Against this background, operatortheoretic analysis and its estimation are approached simultaneously from both perspectives: forward analysis by mathematical and physical methods and backward analysis by machine learning and mathematical statistical methods. By fusing and expanding the two, we construct a methodology to directly link the mathematical model developed in the domain with the information extracted from data through their dynamic characteristics. We believe that this will enable the extraction of scientific knowledge from data based on the understanding of the phenomena, leading to the creation of a new framework that will help realize more precise predictions and simulations of complex phenomena. Given this stance, the main purpose of this research proposal is 1) to establish a method for identifying major dynamics of complex phenomena based on operatortheoretic analysis through statistical inference, 2) to create a theory for the physical interpretation, use, and mathematical extension of the method, and 3) to construct a methodology for knowledge discovery, learning, and prediction through their integration with mathematical models. The scope of this research extends from applying the obtained methods and theoretical framework to data analysis across phenomena in various scientific fields, such as complex biological phenomena and fluid phenomena, up to the point of proving the practical usefulness of the methods. The computational infrastructure technology created in this research can be applied to dynamic and complex phenomena of interest across multiple scientific and engineering fields and is expected to have a large ripple effect in academic circles. In addition, because this study aims to construct a generic methodology that uses mathematical models and data-driven information extraction in an integrated manner, it can be applied to detailed simulations and predictions for complex phenomena. It can therefore become an information technology that can be used to address a wide range of social issues such as disaster prevention and medical care.

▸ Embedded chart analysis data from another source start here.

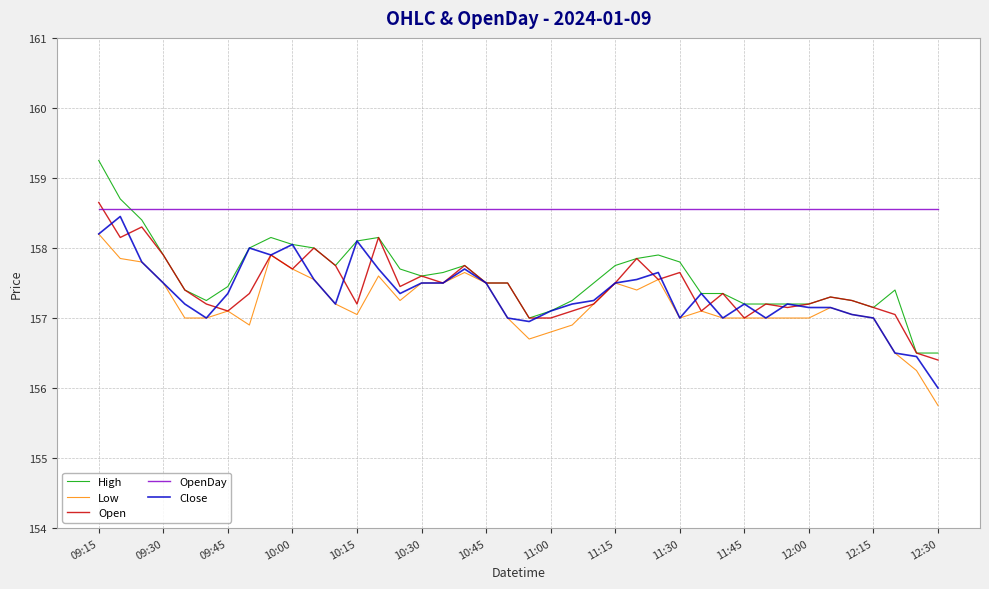

Which series has the largest total across all categories?

OpenDay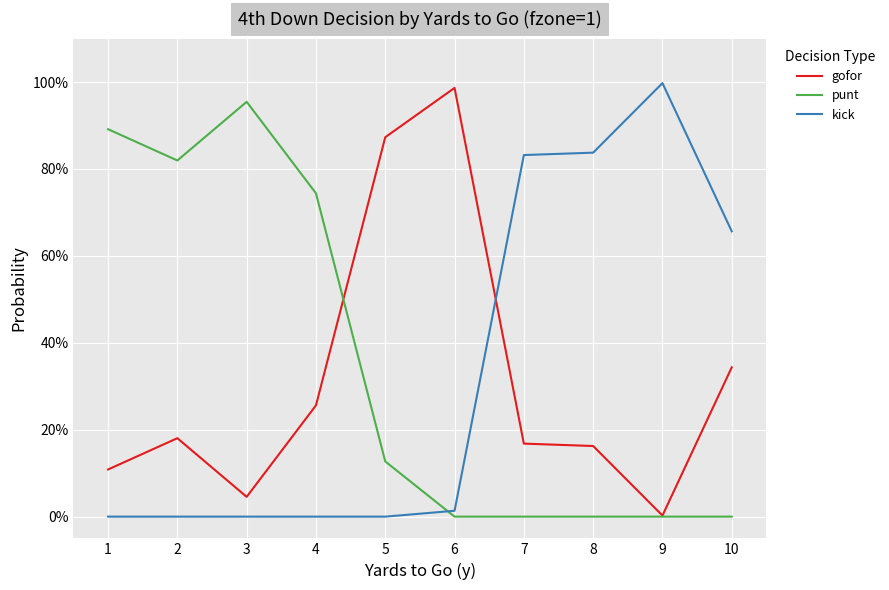

Which category has the highest value across all series?

9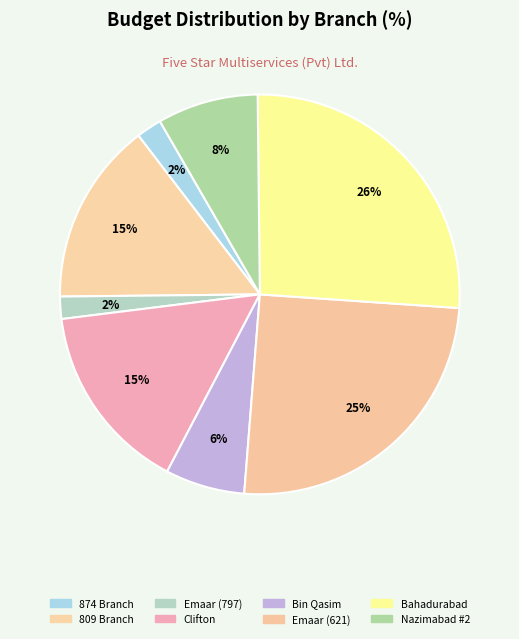

How many segments does this pie chart have?

8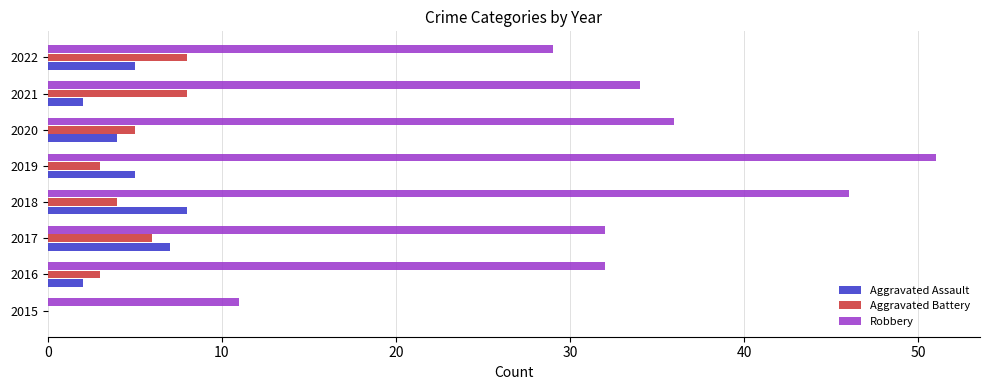

Is the value of Aggravated Assault at 2020 greater than the value of Robbery at 2018?

No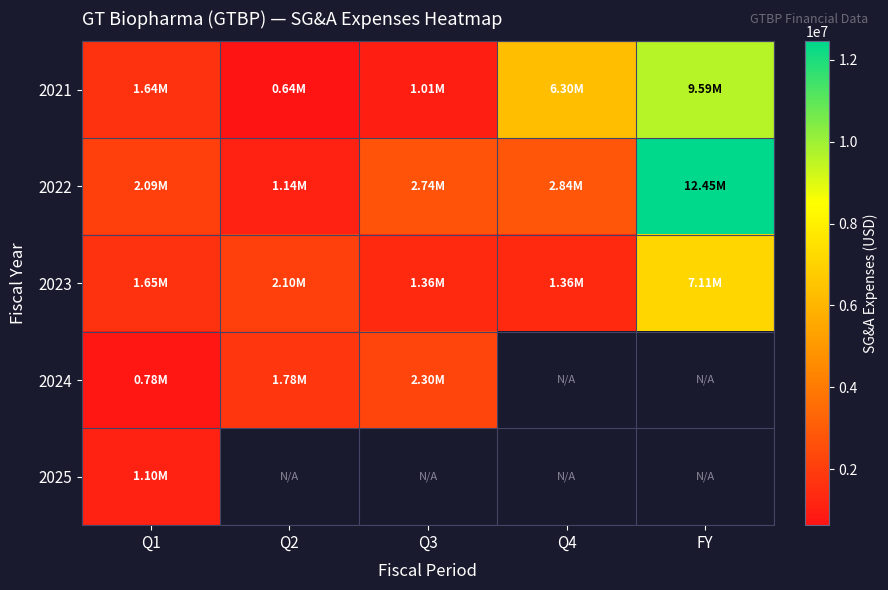

What is the sum of the 2021 values at Q4 and Q3?

7312000.0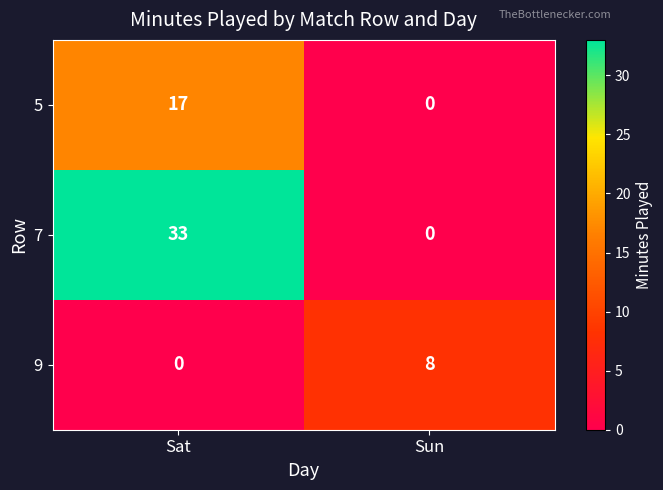

At which label does 9 reach its minimum?

Sat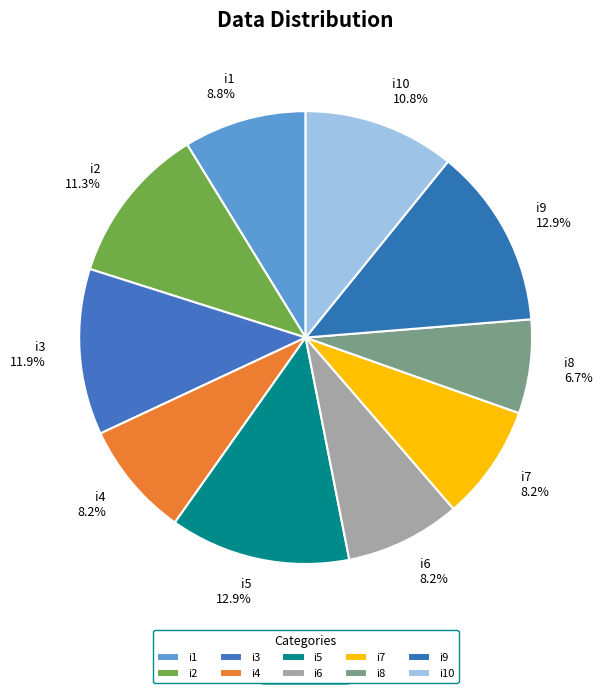

To the nearest percent, what is the average slice percentage?

10%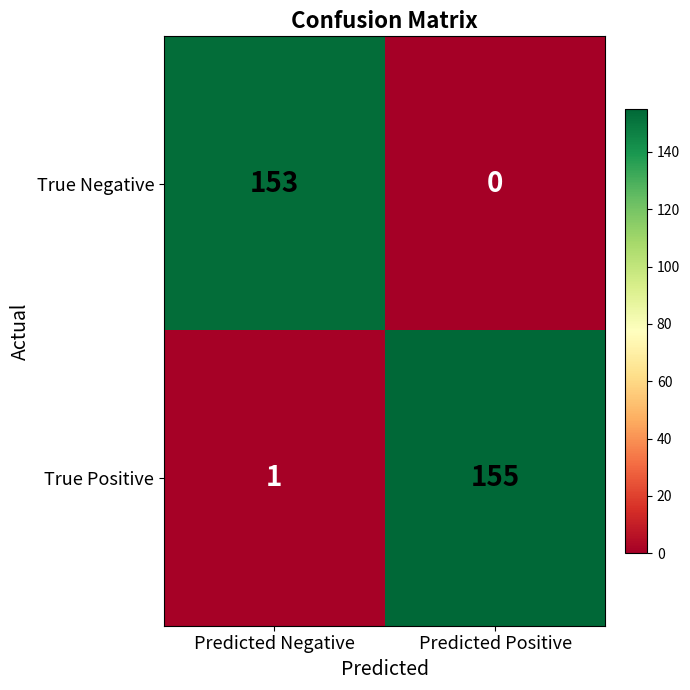

Reading left to right, transcribe all the data shown in this chart.

True Negative: Predicted Negative=153	Predicted Positive=0
True Positive: Predicted Negative=1	Predicted Positive=155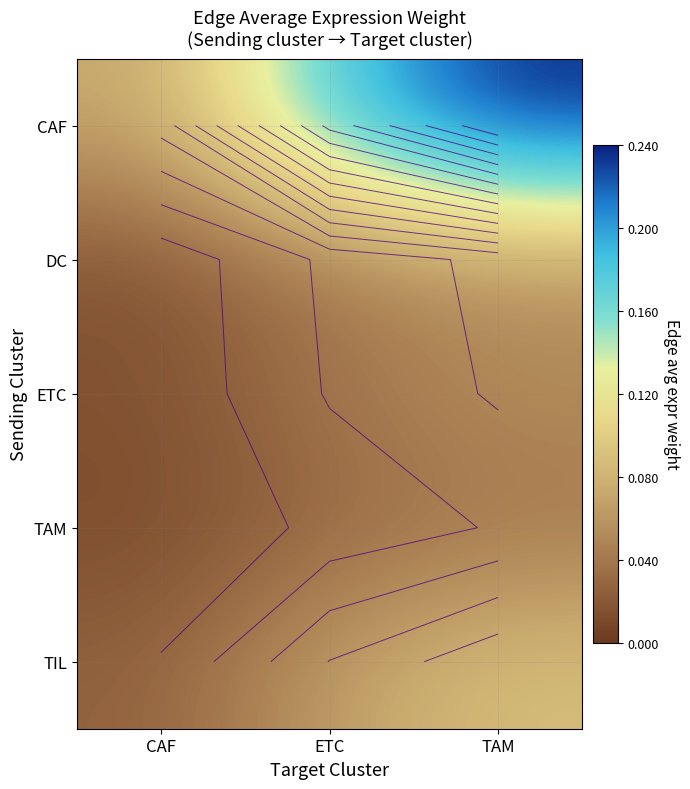

What is the difference between the highest and lowest values at CAF?

0.1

Four groups worked on this study: the Machine Learning and Mathematical Statistics Group (Kawahara, (IMI, Kyushu University / RIKEN AIP)), the Mathematics Group (Sakauchi (Keio University / RIKEN AIP)), the Nonlinear Physics Group (Nakao (Tokyo Institute of Technology)), and the Biological Modelling Group (Kurosawa (RIKEN iTHEMS)). The Machine Learning Group works from a data-driven perspective, the Nonlinear Physics Group works from a mathematical model perspective, and the Mathematics Group explores the mathematical principles that connect the two. The Biological Modelling Group verifies the applicability of development methods throughout the research and provides feedback on methodologies and principles. The study of research items with specific applications is done by applying development methodologies based on collaboration with domain researchers across multiple fields and focusing on the participants’ collaborative research in the past.